Exercise aim: Pull out every line below holding the word "multiplier".

--------------------

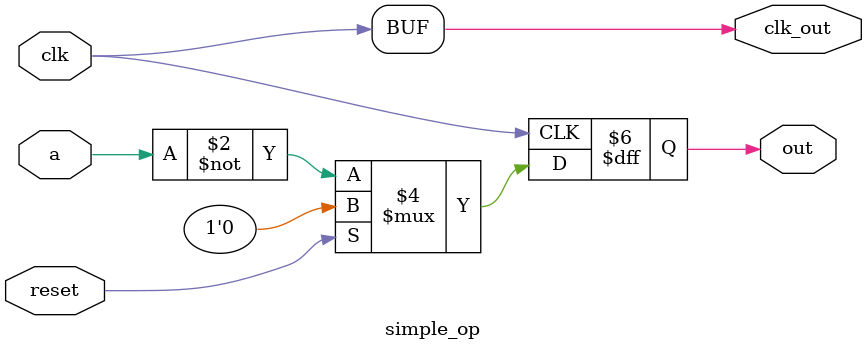
<source format=v>
module simple_op(
    clk,
    reset,
    a,
    out,
    clk_out
    );

    input   clk;
    input   reset;
    input   a;

    output  out;
    output  clk_out;

    assign clk_out = clk;

    always @(posedge clk)
    begin
        case(reset)
            1'b0:       out <= ~a;
            default:    out <= 1'b0;
        endcase
    end
endmodule
</source>
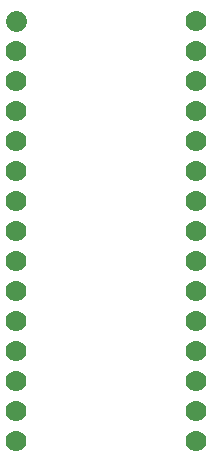
<source format=gbl>
G04 Layer: BottomLayer*
G04 EasyEDA v6.5.5, 2022-06-27 22:24:16*
G04 832f08802b6e47e68c83d968e1e2cad1,305bcb4f1a4f4cdfadb131dd0c2083ea,10*
G04 Gerber Generator version 0.2*
G04 Scale: 100 percent, Rotated: No, Reflected: No *
G04 Dimensions in inches *
G04 leading zeros omitted , absolute positions ,3 integer and 6 decimal *
%FSLAX36Y36*%
%MOIN*%

%ADD14C,0.0700*%

%LPD*%
D14*
G01*
X2780001Y1035001D03*
G01*
X2780001Y1135001D03*
G01*
X2780001Y1235001D03*
G01*
X2780001Y1335001D03*
G01*
X2780001Y1435001D03*
G01*
X2780001Y1535001D03*
G01*
X2780001Y1635001D03*
G01*
X2780001Y1735001D03*
G01*
X2780001Y1835001D03*
G01*
X2780001Y1935001D03*
G01*
X2780001Y2035001D03*
G01*
X2780001Y2135001D03*
G01*
X2780001Y2235001D03*
G01*
X2780001Y2335001D03*
G01*
X2780001Y2435001D03*
G01*
X2180001Y1035001D03*
G01*
X2180001Y1135001D03*
G01*
X2180001Y1235001D03*
G01*
X2180001Y1335001D03*
G01*
X2180001Y1435001D03*
G01*
X2180001Y1535001D03*
G01*
X2180001Y1635001D03*
G01*
X2180001Y1735001D03*
G01*
X2180001Y1835001D03*
G01*
X2180001Y1935001D03*
G01*
X2180001Y2035001D03*
G01*
X2180001Y2135001D03*
G01*
X2180001Y2235001D03*
G01*
X2180001Y2335001D03*
X2180001Y2435001D02*
G01*
X2180001Y2435001D01*
M02*

</source>
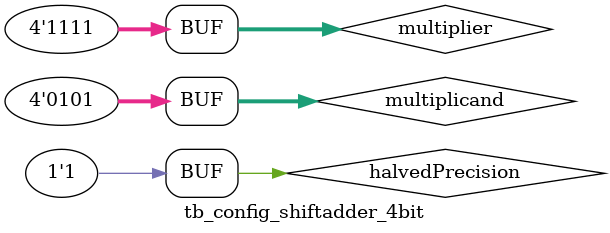
<source format=sv>
module tb_config_shiftadder_4bit;

    logic signed [3:0] multiplier;
    logic signed [3:0] multiplicand;
    logic halvedPrecision;
    logic signed [7:0] product;

    config_shiftadder_4bit #(
        .configurable(1),
        .zeroExtend(1) 
    ) shiftadder_4bit (
        .multiplier(multiplier),
        .multiplicand(multiplicand),
        .halvedPrecision(halvedPrecision),
        .product(product)
    );

    initial begin
        $monitor("product=%d", product);
        $dumpfile("config_shiftadder_4bit.vcd");
        $dumpvars(0, tb_config_shiftadder_4bit);
        multiplicand = 3;
        multiplier = 3;
        halvedPrecision = 1;
        #10;
        multiplicand = -3;
        multiplier = 3;
        halvedPrecision = 1;
        #10;
        multiplicand = -3;
        multiplier = -3;
        halvedPrecision = 1;
        #10;
        multiplicand = 4'b1011;
        multiplier = 4'b1011;
        halvedPrecision = 0;
        #10;
        multiplicand = 4'b1111;
        multiplier = 4'b1111;
        halvedPrecision = 0;
        #10;
        multiplicand = 4'b0;
        multiplier = 4'b0;
        halvedPrecision = 0;
        #10;
        multiplicand = 5;
        multiplier = -1;
        halvedPrecision = 1;
        #10;

    end
endmodule
</source>
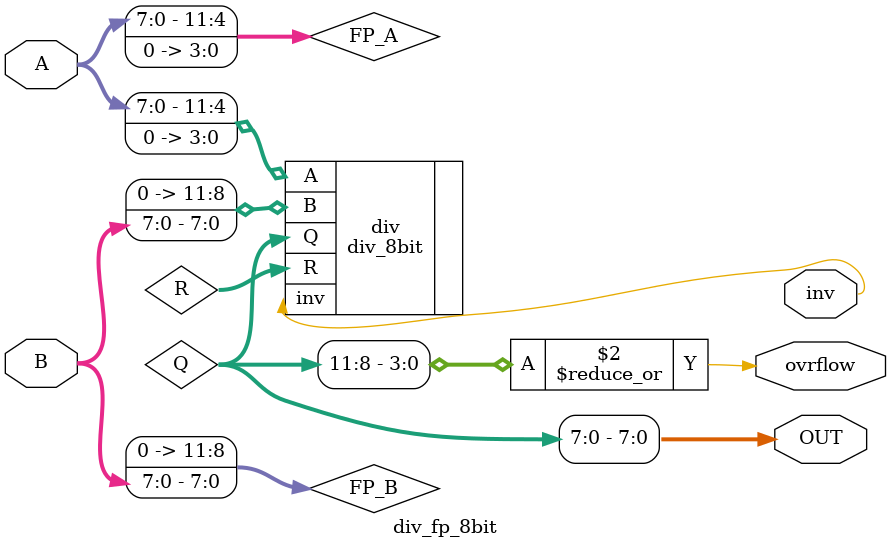
<source format=v>
module div_fp_8bit
(
	input [7:0] A,
	input [7:0] B,
	
	output [7:0] OUT,
	
	output ovrflow,
	output inv
);
	
	localparam N = 8;
	localparam FP = 4;

	wire [N+FP-1: 0] Q, R;
	wire [N+FP-1: 0] FP_A, FP_B;
	
	assign FP_A = (A << FP);
	assign FP_B = B;
	
	div_8bit div(
		.A (FP_A),
		.B (FP_B),
		
		.Q (Q),
		.R (R),
		.inv (inv)
	);
	
	
	assign ovrflow = |(Q[N+FP-1:N]);
	assign OUT = Q[N-1: 0];
	


endmodule

</source>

--------------------

Response to this exercise:
    logic signed [3:0] multiplier;
        .multiplier(multiplier),
        multiplier = 3;
        multiplier = 3;
        multiplier = -3;
        multiplier = 4'b1011;
        multiplier = 4'b1111;
        multiplier = 4'b0;
        multiplier = -1;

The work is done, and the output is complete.